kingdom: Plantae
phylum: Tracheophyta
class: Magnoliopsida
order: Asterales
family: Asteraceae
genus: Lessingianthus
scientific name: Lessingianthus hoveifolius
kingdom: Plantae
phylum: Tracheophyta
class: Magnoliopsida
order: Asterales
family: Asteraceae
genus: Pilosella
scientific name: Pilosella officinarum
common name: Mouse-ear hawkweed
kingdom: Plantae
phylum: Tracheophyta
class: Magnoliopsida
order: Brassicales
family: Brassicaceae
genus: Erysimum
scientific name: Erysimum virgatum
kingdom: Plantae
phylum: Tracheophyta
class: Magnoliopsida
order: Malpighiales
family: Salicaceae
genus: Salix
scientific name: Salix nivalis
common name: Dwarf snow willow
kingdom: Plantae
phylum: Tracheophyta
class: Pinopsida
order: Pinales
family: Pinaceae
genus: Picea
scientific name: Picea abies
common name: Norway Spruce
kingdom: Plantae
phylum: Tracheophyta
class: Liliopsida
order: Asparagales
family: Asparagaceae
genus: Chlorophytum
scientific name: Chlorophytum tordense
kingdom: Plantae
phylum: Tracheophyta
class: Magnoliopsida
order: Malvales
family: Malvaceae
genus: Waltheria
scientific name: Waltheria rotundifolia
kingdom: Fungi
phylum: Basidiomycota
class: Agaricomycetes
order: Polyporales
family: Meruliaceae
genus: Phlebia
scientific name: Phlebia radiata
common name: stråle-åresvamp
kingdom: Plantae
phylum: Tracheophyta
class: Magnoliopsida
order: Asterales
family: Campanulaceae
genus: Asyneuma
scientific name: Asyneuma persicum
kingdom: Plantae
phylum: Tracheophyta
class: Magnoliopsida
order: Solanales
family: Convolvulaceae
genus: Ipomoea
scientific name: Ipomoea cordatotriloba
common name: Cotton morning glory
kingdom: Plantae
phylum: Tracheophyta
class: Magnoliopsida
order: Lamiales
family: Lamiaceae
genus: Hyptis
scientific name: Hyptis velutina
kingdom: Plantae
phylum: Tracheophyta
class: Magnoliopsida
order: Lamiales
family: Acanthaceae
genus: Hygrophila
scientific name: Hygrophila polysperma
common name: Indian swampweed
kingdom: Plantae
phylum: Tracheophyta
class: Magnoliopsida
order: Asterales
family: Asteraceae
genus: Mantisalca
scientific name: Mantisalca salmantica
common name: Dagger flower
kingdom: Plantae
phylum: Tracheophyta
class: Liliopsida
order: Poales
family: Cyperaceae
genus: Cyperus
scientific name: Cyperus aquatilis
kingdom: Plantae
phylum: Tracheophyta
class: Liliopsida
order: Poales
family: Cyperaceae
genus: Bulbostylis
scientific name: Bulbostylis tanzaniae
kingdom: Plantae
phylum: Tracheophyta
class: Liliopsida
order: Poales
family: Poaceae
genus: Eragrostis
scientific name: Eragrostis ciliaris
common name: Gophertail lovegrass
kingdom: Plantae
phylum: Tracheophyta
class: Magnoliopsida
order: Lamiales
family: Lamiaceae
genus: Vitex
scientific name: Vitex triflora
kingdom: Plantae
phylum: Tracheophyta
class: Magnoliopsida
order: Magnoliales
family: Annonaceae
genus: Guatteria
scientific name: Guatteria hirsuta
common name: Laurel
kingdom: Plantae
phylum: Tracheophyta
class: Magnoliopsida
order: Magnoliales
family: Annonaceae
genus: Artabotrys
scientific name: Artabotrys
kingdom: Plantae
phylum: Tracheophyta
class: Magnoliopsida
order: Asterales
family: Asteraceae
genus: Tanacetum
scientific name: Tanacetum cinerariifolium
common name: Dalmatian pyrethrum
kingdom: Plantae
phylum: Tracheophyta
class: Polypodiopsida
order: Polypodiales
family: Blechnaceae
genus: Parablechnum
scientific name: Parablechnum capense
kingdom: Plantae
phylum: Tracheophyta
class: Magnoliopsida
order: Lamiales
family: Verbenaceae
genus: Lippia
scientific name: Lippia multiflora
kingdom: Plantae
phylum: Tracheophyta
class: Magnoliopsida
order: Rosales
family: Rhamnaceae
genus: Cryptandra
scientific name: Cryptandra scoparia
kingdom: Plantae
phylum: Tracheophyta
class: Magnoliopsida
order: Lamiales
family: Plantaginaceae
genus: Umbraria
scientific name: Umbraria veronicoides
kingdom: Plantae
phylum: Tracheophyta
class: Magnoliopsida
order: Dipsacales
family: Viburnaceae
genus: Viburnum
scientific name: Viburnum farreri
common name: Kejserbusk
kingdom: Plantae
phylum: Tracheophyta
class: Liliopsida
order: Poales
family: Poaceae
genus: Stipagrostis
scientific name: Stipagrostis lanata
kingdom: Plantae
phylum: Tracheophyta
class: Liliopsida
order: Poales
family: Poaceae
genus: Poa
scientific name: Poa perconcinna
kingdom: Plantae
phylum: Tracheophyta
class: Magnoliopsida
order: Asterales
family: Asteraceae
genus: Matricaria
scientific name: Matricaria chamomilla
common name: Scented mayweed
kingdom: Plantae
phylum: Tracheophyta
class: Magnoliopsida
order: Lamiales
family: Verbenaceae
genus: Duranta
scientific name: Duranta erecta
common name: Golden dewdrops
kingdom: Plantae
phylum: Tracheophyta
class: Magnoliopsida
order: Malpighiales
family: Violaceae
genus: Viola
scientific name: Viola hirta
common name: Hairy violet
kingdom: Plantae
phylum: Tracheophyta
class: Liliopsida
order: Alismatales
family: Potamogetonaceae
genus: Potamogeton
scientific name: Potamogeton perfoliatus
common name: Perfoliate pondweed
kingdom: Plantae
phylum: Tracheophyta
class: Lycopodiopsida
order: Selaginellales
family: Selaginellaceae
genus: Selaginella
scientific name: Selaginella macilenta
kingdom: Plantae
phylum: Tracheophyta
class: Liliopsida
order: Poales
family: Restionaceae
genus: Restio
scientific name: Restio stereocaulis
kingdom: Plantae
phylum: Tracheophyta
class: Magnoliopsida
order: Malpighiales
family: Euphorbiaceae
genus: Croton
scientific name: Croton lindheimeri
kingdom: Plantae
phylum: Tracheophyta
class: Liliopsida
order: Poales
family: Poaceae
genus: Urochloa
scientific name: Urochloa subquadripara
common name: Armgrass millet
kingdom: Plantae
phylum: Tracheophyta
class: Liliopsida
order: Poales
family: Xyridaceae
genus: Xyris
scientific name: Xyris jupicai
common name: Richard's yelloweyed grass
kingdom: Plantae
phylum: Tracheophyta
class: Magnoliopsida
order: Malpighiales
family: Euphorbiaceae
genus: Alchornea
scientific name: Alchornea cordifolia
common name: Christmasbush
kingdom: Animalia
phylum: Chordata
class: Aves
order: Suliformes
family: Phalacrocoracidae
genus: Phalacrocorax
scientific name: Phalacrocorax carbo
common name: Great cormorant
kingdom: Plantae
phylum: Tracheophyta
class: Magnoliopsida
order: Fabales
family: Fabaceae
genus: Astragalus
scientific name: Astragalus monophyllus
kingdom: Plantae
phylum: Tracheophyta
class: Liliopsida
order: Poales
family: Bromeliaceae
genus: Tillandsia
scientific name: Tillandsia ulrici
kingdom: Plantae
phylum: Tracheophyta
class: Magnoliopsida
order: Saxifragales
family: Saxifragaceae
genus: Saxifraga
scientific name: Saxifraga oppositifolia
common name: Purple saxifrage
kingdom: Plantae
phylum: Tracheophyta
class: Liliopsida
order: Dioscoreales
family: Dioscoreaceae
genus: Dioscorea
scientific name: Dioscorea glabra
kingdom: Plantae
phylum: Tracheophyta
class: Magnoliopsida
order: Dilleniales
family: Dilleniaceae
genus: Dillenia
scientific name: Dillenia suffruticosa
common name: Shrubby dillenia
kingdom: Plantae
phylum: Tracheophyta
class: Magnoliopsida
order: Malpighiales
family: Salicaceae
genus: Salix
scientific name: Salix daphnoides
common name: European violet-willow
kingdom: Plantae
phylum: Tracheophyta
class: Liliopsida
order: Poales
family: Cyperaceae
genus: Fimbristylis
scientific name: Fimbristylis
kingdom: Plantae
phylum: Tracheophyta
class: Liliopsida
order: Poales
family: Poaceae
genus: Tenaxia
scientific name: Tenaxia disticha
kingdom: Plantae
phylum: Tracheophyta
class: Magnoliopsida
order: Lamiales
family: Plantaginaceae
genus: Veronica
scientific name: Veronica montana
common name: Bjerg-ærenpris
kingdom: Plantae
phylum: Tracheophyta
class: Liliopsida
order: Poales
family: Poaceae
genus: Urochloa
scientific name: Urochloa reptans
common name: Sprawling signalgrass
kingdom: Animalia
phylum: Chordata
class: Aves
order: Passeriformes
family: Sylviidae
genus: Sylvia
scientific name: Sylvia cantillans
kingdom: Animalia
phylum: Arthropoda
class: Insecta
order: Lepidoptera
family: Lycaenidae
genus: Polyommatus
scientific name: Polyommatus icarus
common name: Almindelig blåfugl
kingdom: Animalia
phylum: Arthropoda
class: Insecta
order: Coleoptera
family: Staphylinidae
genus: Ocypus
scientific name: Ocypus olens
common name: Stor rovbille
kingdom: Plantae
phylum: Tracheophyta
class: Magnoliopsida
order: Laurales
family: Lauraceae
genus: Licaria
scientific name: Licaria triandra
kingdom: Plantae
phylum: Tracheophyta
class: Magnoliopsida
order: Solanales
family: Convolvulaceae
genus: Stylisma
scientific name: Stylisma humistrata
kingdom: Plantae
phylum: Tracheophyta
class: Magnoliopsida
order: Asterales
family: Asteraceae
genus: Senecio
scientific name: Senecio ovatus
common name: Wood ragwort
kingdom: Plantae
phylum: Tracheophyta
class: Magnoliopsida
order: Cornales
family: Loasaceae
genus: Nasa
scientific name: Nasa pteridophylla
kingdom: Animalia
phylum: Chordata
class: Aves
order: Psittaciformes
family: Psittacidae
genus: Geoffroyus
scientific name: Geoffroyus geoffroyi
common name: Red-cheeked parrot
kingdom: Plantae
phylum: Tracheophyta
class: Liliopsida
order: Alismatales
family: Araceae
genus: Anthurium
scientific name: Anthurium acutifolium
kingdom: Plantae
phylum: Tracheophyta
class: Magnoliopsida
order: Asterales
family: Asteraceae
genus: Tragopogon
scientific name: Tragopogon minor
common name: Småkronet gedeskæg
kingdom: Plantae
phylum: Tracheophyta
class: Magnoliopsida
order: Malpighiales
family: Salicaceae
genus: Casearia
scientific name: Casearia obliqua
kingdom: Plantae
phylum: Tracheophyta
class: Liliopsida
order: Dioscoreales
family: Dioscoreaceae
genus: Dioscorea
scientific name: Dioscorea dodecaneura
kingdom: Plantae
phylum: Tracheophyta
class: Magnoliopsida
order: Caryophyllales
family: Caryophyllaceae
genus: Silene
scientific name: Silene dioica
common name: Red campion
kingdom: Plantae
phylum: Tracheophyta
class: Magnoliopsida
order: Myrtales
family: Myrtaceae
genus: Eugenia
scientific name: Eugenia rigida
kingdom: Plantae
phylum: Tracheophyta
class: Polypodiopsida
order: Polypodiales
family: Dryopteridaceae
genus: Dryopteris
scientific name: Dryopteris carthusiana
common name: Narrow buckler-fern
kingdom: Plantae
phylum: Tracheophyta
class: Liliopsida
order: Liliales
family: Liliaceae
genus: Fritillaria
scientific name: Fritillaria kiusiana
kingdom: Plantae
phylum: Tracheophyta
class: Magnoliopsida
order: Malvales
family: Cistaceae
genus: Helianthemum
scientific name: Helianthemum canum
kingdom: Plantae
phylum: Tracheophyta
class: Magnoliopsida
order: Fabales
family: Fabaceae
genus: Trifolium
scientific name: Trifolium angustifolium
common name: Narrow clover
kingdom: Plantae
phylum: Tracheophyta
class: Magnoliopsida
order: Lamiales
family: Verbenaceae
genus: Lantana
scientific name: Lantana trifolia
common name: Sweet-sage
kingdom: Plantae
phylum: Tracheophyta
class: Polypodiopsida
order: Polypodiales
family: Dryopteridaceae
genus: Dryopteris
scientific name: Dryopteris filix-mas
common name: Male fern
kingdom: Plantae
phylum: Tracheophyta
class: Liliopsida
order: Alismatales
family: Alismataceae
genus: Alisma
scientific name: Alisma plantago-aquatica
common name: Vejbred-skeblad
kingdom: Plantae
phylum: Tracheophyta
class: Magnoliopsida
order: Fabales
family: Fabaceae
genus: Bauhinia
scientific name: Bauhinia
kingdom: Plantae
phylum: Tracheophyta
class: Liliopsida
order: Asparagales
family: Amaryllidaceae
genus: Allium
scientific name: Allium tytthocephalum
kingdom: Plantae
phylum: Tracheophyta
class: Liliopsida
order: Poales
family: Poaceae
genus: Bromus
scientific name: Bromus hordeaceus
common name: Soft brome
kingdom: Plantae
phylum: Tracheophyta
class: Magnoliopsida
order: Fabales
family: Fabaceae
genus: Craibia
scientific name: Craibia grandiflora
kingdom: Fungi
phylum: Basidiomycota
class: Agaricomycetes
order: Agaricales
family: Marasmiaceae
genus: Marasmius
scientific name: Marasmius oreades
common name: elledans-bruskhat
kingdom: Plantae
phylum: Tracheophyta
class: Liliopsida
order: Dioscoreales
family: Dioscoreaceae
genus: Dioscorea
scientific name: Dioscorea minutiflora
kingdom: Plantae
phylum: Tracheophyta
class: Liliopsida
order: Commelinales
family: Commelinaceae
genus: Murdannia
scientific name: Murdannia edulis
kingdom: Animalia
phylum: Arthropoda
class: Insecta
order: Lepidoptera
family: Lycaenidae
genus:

■ ■ ■ ■

Copy the records word for word, from their first line up to and including the line with "order: Pinales".

kingdom: Plantae
phylum: Tracheophyta
class: Magnoliopsida
order: Asterales
family: Asteraceae
genus: Lessingianthus
scientific name: Lessingianthus hoveifolius
kingdom: Plantae
phylum: Tracheophyta
class: Magnoliopsida
order: Asterales
family: Asteraceae
genus: Pilosella
scientific name: Pilosella officinarum
common name: Mouse-ear hawkweed
kingdom: Plantae
phylum: Tracheophyta
class: Magnoliopsida
order: Brassicales
family: Brassicaceae
genus: Erysimum
scientific name: Erysimum virgatum
kingdom: Plantae
phylum: Tracheophyta
class: Magnoliopsida
order: Malpighiales
family: Salicaceae
genus: Salix
scientific name: Salix nivalis
common name: Dwarf snow willow
kingdom: Plantae
phylum: Tracheophyta
class: Pinopsida
order: Pinales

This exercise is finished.